Mesmo assim, a decisão só entrará em vigor na sexta-feira, às 9h30 (horário local), o que dá tempo para uma possível apelação, e o magistrado também ressaltou que suas conclusões "não têm impacto sobre os esforços para expulsar (Jalil) por motivos que não sejam a decisão do Secretário de Estado, Marco Rubio", segundo a CBS.

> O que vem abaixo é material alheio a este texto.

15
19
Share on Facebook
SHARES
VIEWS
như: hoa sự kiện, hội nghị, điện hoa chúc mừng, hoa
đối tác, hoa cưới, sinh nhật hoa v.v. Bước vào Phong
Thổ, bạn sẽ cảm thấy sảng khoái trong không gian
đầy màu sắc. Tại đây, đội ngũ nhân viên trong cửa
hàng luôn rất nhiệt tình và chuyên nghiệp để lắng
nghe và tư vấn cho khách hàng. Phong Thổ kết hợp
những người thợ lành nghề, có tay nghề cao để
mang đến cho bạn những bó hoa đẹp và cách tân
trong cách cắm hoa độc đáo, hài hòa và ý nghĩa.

A advogada de Jalil, Amy Greer, saudou a confirmação do juiz de que "a decisão de Rubio é inconstitucional". "O governo dos EUA não pode deter pessoas por suas atividades de defesa política protegidas. Hoje foi o primeiro passo em direção à justiça, mas não vamos parar de lutar até que Mahmud esteja em casa com sua esposa e filho", disse ela em um comunicado divulgado pela American Civil Liberties Union (ACLU).
Por sua vez, a esposa do ativista, Nur Abdala, recebeu a notícia pelo mesmo meio e denunciou que "a verdadeira justiça significaria que Mahmud nunca teria sido tirado de nós, que nenhum pai palestino, de Nova York a Gaza, teria que suportar a dolorosa separação dos muros da prisão, como aconteceu com Mahmud". "Não descansarei até que Mahmud esteja livre, e espero que ele possa estar conosco para comemorar seu primeiro Dia dos Pais em casa, em Nova York, com Deen (seu filho) nos braços", acrescentou.
Jalil havia sido detido pelo Departamento de Imigração e Alfândega (ICE) por supostamente "liderar atividades alinhadas" com o Movimento de Resistência Islâmica (Hamas), que é designado como uma organização terrorista nos EUA, informou o Departamento de Segurança Interna em março. A medida foi "em apoio às ordens executivas do presidente Donald Trump" que "proíbem o antissemitismo".